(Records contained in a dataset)
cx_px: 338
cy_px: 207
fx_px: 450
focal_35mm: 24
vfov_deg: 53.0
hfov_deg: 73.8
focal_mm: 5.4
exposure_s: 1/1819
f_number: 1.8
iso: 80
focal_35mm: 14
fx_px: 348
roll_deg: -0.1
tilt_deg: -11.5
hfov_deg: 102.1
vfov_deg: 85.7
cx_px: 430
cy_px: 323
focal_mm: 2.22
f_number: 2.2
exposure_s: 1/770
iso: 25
---
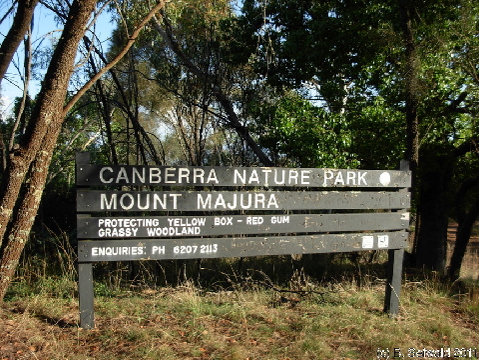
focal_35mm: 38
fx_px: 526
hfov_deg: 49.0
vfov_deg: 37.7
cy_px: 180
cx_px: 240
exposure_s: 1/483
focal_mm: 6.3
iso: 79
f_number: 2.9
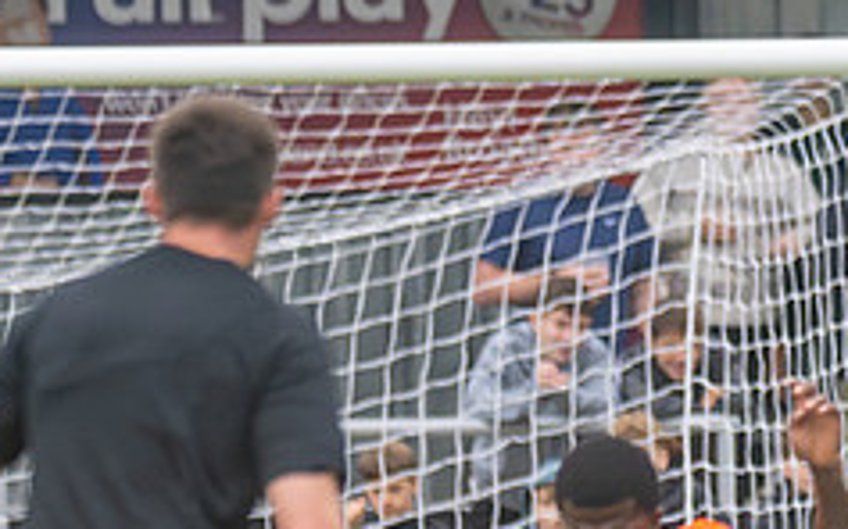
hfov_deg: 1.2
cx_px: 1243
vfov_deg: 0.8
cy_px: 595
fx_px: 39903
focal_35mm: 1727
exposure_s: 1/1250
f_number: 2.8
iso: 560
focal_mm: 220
==
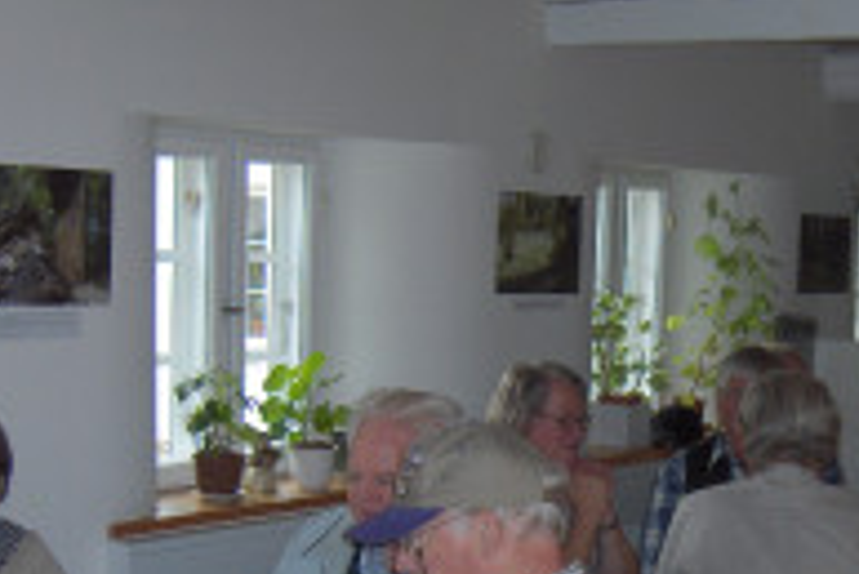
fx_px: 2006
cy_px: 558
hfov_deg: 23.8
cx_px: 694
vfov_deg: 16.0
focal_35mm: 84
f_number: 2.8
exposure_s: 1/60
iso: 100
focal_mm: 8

• [WORK INSTRUCTIONS]: Starting at the line with "vfov_deg: 37.7" in the entries above, write out every line exactly until the line with "focal_mm: 220" has been written. Include no pictures and nothing more.

• [RESULT FOR THIS TASK]:
vfov_deg: 37.7
cy_px: 180
cx_px: 240
exposure_s: 1/483
focal_mm: 6.3
iso: 79
f_number: 2.9
hfov_deg: 1.2
cx_px: 1243
vfov_deg: 0.8
cy_px: 595
fx_px: 39903
focal_35mm: 1727
exposure_s: 1/1250
f_number: 2.8
iso: 560
focal_mm: 220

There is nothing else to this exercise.